> Recorded information:
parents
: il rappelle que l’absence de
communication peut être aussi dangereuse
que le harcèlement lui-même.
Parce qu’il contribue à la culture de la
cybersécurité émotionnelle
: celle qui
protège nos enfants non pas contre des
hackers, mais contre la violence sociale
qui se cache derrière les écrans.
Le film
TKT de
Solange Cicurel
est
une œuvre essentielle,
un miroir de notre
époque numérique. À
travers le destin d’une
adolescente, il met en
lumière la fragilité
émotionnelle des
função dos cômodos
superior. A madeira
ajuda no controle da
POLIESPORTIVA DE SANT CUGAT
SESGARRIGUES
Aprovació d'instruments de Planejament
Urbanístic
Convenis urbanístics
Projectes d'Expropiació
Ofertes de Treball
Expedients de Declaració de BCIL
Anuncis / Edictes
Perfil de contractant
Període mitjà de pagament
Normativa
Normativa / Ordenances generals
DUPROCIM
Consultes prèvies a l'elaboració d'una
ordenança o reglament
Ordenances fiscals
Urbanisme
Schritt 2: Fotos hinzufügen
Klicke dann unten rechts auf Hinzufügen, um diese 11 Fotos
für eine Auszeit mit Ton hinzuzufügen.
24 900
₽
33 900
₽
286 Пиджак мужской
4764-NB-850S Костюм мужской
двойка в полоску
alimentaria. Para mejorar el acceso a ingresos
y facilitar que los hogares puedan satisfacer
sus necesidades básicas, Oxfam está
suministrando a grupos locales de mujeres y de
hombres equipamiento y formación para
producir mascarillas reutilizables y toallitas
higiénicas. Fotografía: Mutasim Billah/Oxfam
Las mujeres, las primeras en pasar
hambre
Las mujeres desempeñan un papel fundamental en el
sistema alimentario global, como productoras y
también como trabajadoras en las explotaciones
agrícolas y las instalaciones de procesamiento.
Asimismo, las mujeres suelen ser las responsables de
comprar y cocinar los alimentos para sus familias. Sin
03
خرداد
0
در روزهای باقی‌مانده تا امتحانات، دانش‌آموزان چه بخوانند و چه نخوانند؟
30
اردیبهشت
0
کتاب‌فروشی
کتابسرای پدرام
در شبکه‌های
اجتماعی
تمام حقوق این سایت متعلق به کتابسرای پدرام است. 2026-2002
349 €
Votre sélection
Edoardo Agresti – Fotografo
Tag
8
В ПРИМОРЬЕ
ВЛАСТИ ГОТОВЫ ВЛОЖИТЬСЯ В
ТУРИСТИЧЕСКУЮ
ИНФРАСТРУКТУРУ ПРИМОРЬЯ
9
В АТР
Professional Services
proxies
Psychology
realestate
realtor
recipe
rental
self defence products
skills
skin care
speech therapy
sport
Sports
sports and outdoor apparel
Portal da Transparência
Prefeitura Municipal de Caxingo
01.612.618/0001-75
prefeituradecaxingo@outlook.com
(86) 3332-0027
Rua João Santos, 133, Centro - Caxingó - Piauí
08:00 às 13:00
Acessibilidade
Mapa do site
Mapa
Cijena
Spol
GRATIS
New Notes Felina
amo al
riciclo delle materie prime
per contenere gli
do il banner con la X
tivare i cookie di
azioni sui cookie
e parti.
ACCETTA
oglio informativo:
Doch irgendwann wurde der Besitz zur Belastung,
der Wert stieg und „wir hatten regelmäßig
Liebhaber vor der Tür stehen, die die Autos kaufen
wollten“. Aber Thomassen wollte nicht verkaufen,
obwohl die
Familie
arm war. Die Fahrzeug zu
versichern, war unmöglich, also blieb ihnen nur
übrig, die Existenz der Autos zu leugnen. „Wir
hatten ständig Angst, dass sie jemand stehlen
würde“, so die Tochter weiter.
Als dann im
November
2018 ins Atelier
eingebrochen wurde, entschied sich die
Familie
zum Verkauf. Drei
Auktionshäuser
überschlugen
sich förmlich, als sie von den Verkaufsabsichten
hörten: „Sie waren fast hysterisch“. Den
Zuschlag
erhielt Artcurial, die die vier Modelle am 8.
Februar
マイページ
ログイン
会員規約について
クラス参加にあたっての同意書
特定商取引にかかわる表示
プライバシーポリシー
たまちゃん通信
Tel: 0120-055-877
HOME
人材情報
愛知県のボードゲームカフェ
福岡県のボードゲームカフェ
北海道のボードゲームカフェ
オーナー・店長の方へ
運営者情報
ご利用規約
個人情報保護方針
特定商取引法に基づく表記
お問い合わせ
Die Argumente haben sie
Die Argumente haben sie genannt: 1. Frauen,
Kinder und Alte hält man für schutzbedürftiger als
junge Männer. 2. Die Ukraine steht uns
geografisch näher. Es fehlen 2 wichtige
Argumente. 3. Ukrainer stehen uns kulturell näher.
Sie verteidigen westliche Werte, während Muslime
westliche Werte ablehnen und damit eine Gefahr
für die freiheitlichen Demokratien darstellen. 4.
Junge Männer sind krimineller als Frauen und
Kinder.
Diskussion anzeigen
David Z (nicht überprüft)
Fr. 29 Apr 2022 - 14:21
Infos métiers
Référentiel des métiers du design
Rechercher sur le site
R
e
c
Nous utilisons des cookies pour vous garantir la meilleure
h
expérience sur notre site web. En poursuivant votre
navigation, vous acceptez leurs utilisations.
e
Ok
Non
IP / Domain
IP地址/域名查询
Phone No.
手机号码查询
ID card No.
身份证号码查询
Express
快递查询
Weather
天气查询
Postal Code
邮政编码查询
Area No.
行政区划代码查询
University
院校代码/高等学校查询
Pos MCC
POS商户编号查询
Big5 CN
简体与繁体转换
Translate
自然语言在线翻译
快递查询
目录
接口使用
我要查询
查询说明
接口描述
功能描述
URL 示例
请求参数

> Exercise aim: In the listing above, find the line with "también como trabajadoras" and the line with "sich förmlich, als", then reproduce both and every line between them exactly.

> Exercise output:
también como trabajadoras en las explotaciones
agrícolas y las instalaciones de procesamiento.
Asimismo, las mujeres suelen ser las responsables de
comprar y cocinar los alimentos para sus familias. Sin
03
خرداد
0
در روزهای باقی‌مانده تا امتحانات، دانش‌آموزان چه بخوانند و چه نخوانند؟
30
اردیبهشت
0
کتاب‌فروشی
کتابسرای پدرام
در شبکه‌های
اجتماعی
تمام حقوق این سایت متعلق به کتابسرای پدرام است. 2026-2002
349 €
Votre sélection
Edoardo Agresti – Fotografo
Tag
8
В ПРИМОРЬЕ
ВЛАСТИ ГОТОВЫ ВЛОЖИТЬСЯ В
ТУРИСТИЧЕСКУЮ
ИНФРАСТРУКТУРУ ПРИМОРЬЯ
9
В АТР
Professional Services
proxies
Psychology
realestate
realtor
recipe
rental
self defence products
skills
skin care
speech therapy
sport
Sports
sports and outdoor apparel
Portal da Transparência
Prefeitura Municipal de Caxingo
01.612.618/0001-75
prefeituradecaxingo@outlook.com
(86) 3332-0027
Rua João Santos, 133, Centro - Caxingó - Piauí
08:00 às 13:00
Acessibilidade
Mapa do site
Mapa
Cijena
Spol
GRATIS
New Notes Felina
amo al
riciclo delle materie prime
per contenere gli
do il banner con la X
tivare i cookie di
azioni sui cookie
e parti.
ACCETTA
oglio informativo:
Doch irgendwann wurde der Besitz zur Belastung,
der Wert stieg und „wir hatten regelmäßig
Liebhaber vor der Tür stehen, die die Autos kaufen
wollten“. Aber Thomassen wollte nicht verkaufen,
obwohl die
Familie
arm war. Die Fahrzeug zu
versichern, war unmöglich, also blieb ihnen nur
übrig, die Existenz der Autos zu leugnen. „Wir
hatten ständig Angst, dass sie jemand stehlen
würde“, so die Tochter weiter.
Als dann im
November
2018 ins Atelier
eingebrochen wurde, entschied sich die
Familie
zum Verkauf. Drei
Auktionshäuser
überschlugen
sich förmlich, als sie von den Verkaufsabsichten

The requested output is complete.